Available records:
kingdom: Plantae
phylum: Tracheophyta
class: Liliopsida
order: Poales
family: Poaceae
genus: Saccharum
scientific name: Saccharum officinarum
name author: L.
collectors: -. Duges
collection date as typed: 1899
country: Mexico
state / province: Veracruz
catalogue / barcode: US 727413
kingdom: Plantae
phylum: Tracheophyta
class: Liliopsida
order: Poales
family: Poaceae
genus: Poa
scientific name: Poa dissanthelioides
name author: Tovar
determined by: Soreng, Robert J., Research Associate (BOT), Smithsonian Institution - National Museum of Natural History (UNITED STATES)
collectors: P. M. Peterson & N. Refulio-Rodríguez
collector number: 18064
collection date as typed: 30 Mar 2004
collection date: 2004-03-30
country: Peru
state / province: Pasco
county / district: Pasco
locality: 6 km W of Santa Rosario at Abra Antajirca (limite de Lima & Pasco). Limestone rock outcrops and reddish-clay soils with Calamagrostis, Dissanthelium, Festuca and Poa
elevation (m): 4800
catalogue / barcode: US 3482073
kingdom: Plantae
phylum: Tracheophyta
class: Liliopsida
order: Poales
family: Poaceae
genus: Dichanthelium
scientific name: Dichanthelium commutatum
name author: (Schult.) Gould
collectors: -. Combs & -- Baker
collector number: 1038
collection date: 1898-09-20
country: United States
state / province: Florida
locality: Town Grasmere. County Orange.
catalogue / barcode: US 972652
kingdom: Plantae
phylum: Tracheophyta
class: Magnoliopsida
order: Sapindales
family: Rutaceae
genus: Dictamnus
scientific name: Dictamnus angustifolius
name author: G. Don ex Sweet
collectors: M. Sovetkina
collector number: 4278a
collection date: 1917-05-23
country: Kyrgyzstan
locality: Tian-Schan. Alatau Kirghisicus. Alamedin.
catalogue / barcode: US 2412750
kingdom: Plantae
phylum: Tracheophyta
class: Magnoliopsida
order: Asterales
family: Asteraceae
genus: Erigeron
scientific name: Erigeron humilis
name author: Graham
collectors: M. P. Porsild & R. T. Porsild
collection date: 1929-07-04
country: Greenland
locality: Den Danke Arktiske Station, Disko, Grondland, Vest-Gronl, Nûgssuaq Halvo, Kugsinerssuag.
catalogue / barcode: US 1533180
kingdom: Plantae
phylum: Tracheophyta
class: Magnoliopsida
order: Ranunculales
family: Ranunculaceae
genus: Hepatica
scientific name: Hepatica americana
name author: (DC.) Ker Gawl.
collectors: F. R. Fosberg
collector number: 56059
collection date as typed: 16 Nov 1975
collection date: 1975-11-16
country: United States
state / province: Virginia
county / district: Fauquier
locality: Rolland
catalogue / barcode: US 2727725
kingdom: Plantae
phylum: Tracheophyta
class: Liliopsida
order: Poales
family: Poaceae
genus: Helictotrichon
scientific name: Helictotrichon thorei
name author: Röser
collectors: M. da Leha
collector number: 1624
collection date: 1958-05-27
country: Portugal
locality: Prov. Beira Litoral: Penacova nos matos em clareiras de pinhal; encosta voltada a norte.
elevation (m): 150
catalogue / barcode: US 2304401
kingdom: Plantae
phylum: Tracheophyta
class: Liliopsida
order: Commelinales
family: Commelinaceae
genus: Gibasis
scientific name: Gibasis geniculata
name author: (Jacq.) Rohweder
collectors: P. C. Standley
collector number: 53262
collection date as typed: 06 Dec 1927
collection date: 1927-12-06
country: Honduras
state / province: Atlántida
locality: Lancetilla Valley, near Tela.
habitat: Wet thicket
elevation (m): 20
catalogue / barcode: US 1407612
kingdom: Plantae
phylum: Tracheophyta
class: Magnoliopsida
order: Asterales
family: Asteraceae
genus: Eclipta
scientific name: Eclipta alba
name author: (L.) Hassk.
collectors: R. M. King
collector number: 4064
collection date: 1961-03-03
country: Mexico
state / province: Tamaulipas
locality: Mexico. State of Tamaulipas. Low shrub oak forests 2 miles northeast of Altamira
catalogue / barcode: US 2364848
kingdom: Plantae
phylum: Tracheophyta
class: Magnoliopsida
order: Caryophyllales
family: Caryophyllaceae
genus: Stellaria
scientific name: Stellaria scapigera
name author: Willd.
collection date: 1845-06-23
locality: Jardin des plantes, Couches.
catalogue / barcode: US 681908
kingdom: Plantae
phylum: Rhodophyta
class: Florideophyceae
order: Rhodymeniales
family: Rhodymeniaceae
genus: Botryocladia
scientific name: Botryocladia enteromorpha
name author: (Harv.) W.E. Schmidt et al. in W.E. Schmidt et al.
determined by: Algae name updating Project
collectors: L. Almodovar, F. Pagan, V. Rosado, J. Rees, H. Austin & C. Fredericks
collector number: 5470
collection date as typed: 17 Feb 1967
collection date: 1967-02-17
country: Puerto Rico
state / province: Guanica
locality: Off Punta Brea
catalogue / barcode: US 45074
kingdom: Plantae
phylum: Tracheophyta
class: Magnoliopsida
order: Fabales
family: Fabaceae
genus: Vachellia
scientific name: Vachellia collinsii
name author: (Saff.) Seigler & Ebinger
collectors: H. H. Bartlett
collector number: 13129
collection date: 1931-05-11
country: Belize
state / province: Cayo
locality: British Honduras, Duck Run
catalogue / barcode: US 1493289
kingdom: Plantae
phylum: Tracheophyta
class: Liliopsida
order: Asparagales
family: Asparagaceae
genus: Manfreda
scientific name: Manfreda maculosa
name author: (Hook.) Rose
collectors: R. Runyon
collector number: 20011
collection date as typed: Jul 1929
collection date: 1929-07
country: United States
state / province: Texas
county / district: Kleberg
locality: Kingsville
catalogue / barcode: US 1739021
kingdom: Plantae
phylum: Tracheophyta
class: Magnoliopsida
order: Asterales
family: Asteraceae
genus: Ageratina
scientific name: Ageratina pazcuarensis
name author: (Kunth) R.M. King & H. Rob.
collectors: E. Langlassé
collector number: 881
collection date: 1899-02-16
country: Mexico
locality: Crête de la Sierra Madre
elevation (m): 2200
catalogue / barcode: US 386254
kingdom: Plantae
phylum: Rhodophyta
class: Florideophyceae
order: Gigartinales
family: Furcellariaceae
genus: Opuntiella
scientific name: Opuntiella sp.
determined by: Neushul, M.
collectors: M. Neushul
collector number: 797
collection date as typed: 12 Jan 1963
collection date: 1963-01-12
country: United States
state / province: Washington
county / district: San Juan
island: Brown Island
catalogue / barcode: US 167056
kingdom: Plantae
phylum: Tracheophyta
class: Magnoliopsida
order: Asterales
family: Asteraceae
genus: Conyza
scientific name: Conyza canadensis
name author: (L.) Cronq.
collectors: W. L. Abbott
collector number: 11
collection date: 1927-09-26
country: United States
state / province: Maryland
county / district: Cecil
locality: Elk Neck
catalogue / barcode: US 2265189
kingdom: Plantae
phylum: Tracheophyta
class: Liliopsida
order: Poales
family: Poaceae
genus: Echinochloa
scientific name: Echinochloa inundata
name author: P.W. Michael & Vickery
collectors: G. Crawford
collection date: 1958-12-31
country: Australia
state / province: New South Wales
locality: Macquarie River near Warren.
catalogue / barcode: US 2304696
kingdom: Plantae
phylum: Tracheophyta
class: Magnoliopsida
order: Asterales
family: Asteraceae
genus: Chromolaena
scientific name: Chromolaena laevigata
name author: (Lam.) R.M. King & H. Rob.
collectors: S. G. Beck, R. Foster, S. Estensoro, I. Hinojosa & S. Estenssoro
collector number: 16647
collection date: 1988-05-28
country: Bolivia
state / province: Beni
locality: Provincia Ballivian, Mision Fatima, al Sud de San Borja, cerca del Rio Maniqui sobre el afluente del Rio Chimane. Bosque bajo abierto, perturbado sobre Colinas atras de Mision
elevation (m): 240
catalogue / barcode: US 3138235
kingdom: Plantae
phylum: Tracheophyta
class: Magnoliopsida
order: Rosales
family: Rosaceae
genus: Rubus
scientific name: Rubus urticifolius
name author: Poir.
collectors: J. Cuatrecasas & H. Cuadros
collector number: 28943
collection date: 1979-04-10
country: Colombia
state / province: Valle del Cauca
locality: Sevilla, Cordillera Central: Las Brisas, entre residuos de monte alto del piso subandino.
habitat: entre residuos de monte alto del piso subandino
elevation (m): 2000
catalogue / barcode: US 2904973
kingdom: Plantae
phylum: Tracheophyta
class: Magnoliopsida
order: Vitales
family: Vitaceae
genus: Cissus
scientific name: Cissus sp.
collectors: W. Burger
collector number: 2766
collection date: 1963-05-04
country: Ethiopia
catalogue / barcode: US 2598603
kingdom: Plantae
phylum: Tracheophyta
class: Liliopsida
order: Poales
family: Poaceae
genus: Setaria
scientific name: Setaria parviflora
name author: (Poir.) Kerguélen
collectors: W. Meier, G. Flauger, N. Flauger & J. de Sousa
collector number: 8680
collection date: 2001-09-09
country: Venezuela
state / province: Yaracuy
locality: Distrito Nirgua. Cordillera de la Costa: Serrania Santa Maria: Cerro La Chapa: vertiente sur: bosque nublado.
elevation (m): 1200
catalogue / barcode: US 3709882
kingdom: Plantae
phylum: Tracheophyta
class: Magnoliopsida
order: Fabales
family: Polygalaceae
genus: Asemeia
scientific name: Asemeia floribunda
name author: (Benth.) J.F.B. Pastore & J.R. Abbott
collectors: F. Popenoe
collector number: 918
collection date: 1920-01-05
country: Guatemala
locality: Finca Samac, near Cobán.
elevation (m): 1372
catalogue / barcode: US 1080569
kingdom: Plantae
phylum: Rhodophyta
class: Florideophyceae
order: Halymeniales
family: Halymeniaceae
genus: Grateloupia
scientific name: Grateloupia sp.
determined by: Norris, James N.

Brief: Return, with no changes, the lines from the line containing "collectors: P. M." to the line containing "elevation (m): 4800", both included.

Result for this exercise:
collectors: P. M. Peterson & N. Refulio-Rodríguez
collector number: 18064
collection date as typed: 30 Mar 2004
collection date: 2004-03-30
country: Peru
state / province: Pasco
county / district: Pasco
locality: 6 km W of Santa Rosario at Abra Antajirca (limite de Lima & Pasco). Limestone rock outcrops and reddish-clay soils with Calamagrostis, Dissanthelium, Festuca and Poa
elevation (m): 4800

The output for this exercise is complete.